Сегодня, по прошествии почти трех десятилетий, я обозреваю из уральского далека пережитое и понимаю до боли явственно: Воронеж был золотой купелью моей молодости, Воронеж выковал мой дух, и если есть во мне святой порыв к честному, бескорыстному служению науке – этим я обязан Воронежу.
А мои послезащитные «хождения по мукам» в Воронеже начались, да не в Воронеже закончились. И тем, что порою они требовали запредельного напряжения всех сил, я тоже обязан славному городу в сердце России. Он разбудил во мне тоску по идеалу, а в России с идеалами, чтобы выстоять и состояться, надо, по зрелому размышлению, пройти все круги ада.
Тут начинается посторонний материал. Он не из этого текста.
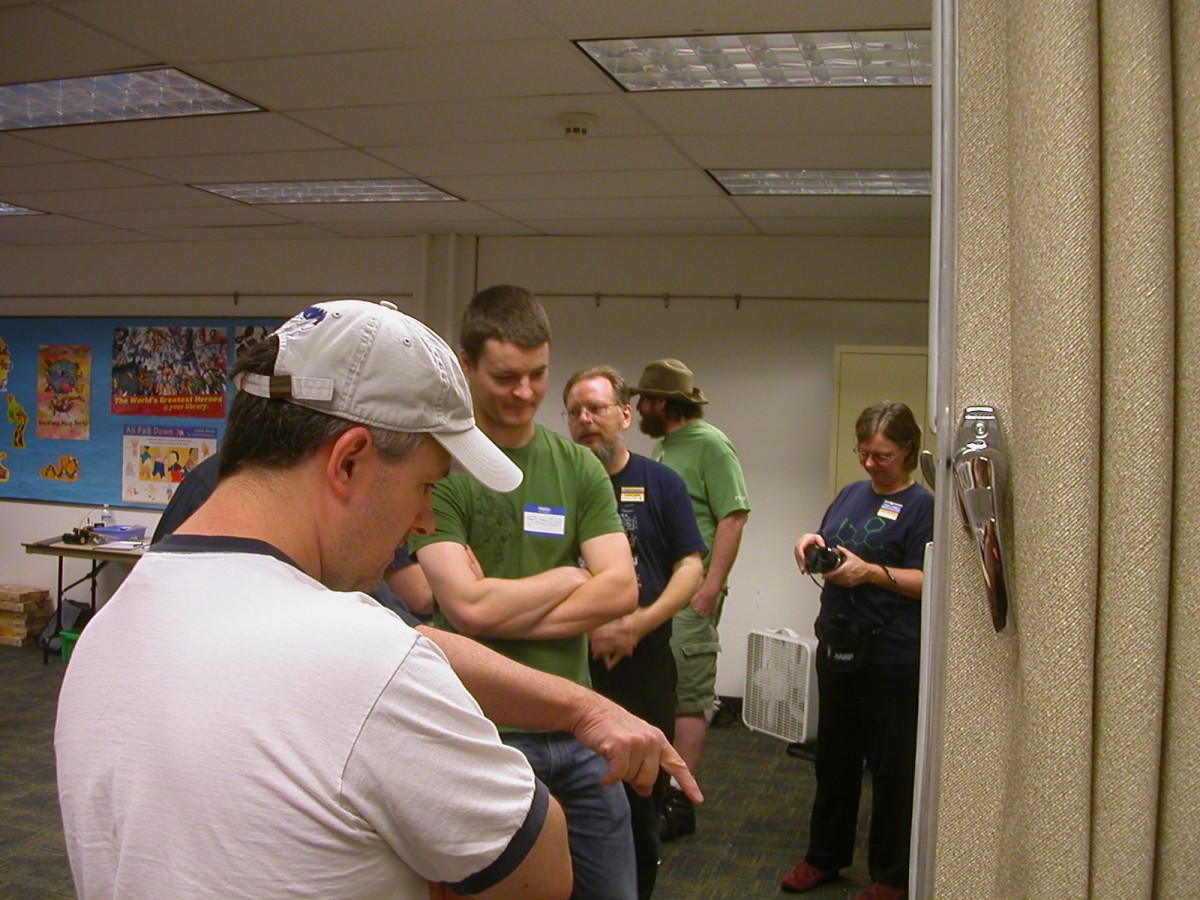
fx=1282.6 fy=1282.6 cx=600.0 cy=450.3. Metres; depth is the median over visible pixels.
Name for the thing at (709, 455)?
man
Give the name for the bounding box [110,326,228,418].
poster
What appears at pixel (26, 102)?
ceiling light
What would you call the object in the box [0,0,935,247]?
ceiling
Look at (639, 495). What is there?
name tag
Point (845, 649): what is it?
camera bag
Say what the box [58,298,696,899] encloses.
man
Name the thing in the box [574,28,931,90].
ceiling light
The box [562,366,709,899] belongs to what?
man
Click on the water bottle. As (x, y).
(105, 523)
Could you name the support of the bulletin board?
attached to the back wall
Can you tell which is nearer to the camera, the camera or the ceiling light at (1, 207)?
the camera
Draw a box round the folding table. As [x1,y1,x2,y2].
[23,533,148,663]
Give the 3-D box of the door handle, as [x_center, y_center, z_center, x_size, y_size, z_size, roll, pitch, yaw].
[0.314,0.056,1.048,0.046,0.182,0.116,2,1,18]
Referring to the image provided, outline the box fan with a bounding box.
[743,628,818,742]
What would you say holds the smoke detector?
attached to the ceiling
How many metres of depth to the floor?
4.94 m
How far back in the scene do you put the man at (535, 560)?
3.06 m
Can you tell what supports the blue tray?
on the folding table
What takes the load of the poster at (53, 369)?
attached to the bulletin board
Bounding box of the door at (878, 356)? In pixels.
[829,345,933,498]
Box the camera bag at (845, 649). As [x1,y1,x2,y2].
[820,615,871,673]
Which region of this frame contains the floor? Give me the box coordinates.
[0,640,896,899]
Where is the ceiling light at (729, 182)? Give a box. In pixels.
[708,168,930,196]
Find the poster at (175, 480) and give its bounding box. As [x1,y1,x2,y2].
[120,423,217,504]
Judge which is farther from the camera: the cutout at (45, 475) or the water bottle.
the cutout at (45, 475)
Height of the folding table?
0.705 m
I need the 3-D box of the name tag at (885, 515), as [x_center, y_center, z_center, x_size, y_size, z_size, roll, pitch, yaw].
[0.998,0.214,4.420,0.066,0.055,0.097,1,1,-41]
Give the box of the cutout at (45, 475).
[40,455,79,481]
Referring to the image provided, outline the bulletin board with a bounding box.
[0,314,288,512]
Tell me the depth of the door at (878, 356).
6.24 m
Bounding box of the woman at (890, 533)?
[779,401,930,899]
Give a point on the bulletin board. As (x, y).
(60, 447)
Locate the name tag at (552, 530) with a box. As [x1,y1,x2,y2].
[522,504,565,537]
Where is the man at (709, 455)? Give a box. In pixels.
[634,360,751,834]
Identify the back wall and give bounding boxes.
[0,228,936,699]
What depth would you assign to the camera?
4.24 m
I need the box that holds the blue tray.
[91,524,146,541]
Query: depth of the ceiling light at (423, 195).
6.14 m
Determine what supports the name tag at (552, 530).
attached to the man at (535, 560)
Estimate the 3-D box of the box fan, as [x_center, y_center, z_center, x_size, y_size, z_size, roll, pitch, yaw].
[0.964,1.149,6.408,0.410,0.535,0.482,1,1,-35]
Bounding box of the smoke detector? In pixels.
[556,112,596,140]
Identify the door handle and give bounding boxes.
[952,406,1012,632]
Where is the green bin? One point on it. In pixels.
(65, 634)
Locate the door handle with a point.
(990, 583)
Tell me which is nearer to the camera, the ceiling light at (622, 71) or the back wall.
the ceiling light at (622, 71)
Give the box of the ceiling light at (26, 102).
[0,66,264,132]
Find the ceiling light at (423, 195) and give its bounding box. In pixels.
[188,178,463,205]
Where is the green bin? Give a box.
[58,627,80,664]
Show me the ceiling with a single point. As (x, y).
(704, 155)
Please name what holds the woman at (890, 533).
on the floor
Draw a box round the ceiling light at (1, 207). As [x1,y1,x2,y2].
[0,201,45,216]
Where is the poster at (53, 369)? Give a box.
[35,344,91,439]
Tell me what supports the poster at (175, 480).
attached to the bulletin board
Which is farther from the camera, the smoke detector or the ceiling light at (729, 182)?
the ceiling light at (729, 182)
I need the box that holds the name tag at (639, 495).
[619,486,645,502]
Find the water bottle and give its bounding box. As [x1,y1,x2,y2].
[100,504,113,528]
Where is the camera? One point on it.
(826, 553)
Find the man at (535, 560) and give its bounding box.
[410,289,649,899]
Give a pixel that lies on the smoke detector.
(577, 119)
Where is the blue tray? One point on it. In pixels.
(122, 530)
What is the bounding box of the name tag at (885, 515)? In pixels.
[876,499,902,519]
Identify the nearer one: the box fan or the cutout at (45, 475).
the box fan
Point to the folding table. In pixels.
(60, 553)
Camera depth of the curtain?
1.02 m
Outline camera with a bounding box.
[802,542,846,575]
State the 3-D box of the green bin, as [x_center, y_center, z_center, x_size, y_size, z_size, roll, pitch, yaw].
[-3.003,1.163,7.602,0.329,0.196,0.299,2,1,18]
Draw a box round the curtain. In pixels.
[929,0,1199,899]
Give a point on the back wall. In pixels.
(269, 303)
Беда же моя была в том, что я много думал и писал о личности, но сам не стремился «догнать» в себе Человека. То была главная причина, а все остальное – только следствия.
Думаю, это не только беда моя, но и вина. Почти десять лет я постигал смысл истории, ее философию и не понял главного – синтеза временного и вечного, конечного и бесконечного. Если бы я не витийствовал, а действительно слышал за своей спиной гул прошлого, чувствовал на своих плечах тяжесть веков, то пошел бы до конца и нашел бы способ выйти из той судьбы-ситуации, в которой очутился. Я же оказался по-человечески слаб в борьбе с окружающими догматиками и догматизмом в себе самом.
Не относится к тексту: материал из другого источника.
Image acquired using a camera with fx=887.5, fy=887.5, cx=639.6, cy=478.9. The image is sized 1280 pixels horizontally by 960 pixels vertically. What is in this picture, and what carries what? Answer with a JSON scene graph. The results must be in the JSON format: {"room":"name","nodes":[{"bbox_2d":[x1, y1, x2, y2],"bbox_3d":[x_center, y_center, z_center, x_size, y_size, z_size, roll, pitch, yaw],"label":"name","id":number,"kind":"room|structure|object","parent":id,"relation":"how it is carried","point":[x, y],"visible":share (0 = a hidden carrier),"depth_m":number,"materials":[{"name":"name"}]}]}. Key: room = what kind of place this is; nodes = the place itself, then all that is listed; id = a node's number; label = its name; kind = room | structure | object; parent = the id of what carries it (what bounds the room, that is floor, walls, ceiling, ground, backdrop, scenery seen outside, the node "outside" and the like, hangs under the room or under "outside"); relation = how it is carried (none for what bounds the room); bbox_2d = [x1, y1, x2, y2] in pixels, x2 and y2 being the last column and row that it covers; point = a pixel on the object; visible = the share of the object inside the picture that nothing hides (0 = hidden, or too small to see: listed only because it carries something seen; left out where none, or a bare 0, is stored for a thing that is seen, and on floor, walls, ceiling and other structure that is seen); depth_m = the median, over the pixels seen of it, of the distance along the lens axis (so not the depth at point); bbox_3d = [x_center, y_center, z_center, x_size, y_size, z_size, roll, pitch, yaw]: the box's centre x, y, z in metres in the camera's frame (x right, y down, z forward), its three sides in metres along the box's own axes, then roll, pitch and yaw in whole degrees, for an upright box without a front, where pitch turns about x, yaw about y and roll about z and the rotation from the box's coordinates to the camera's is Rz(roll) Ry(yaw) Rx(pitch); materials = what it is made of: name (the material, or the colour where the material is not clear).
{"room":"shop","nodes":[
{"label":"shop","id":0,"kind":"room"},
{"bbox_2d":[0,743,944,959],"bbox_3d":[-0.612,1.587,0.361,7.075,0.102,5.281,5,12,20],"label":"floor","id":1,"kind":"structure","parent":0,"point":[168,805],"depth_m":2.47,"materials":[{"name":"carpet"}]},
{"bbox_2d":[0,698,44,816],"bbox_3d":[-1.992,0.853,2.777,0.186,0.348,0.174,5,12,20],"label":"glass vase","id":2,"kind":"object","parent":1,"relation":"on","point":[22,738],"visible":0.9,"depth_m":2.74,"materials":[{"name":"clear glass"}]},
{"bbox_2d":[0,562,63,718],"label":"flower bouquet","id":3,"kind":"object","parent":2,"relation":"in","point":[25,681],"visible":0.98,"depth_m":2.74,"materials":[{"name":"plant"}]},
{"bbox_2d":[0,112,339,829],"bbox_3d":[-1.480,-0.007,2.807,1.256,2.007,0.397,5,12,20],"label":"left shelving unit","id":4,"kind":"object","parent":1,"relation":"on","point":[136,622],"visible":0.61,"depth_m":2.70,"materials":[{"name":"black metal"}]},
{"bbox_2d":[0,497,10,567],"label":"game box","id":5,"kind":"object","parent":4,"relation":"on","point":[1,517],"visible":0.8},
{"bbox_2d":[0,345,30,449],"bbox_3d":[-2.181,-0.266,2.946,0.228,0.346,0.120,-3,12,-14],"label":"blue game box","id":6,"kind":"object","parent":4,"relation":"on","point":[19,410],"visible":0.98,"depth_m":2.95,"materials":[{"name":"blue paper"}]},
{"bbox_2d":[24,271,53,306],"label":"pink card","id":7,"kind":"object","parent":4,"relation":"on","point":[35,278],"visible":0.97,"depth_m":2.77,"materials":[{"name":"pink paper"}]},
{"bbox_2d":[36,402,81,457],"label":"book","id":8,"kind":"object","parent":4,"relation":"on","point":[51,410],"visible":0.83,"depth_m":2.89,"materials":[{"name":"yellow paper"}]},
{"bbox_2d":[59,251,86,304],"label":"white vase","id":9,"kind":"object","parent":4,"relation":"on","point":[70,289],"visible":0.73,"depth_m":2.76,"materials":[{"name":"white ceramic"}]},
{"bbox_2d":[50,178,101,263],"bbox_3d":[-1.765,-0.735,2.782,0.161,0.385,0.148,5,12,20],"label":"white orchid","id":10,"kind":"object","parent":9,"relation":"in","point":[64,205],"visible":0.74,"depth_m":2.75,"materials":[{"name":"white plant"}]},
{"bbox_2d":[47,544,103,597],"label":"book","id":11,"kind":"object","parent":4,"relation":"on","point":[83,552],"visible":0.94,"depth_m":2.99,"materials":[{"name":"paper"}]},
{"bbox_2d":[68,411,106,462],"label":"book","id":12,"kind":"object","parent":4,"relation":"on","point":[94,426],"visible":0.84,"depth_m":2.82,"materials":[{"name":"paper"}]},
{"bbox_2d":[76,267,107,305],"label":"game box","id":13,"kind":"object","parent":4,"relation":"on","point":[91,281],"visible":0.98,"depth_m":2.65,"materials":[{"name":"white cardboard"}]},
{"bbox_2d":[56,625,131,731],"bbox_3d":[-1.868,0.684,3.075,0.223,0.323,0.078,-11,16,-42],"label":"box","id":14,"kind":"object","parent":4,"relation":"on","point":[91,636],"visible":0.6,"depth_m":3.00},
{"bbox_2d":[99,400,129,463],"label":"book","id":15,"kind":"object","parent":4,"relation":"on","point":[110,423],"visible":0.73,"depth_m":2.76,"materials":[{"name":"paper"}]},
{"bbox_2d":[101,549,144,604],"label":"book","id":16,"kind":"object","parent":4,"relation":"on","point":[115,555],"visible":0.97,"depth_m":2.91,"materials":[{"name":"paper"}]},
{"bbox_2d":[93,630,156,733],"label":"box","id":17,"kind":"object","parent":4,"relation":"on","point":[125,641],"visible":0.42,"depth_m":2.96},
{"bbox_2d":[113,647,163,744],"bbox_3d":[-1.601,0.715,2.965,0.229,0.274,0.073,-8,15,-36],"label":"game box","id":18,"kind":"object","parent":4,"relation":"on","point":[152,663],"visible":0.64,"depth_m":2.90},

Нельзя играть с историей, ибо историк – это не просто профессия, а состояние души человеческой. Значит, мне еще рано было мечтать о своей полночной сове Минервы. Но я стремился к ней всей душой, и в этом священном стремлении мне тоже помог Воронеж. Воронежский университет дал мне уникальные знания, а воронежская литература разбудила чувство Слова и через него – чувство собственного существования. Именно здесь моими вечными спутниками стали Тихон Задонский, Алексей Кольцов, Иван Никитин, Иван Бунин, Андрей Платонов. Впоследствии они окажутся едва лине полезнее университета.
Серебряный век русской литературы мне открыл писатель и журналист Петр Стрыгин.
Помню теплый воронежский вечер. Пылали огнем сады и бульвары в роскошных нарядах осени. На дворе было 18 сентября 1972 года от Рождества Христова. Мы с моим закадычным другом – «народником» Геннадием Дмитриевым – шли в кафе и мечтали напиться до чертиков. Повод был: в этот благословенный день мне исполнилось тридцать шесть лет. И вдруг Бог весть откуда на голову нам свалился неунывающий, вечно улыбающийся Стрыгин – «золотое воронежское перо». Я пригласил его преломить с нами хлеб.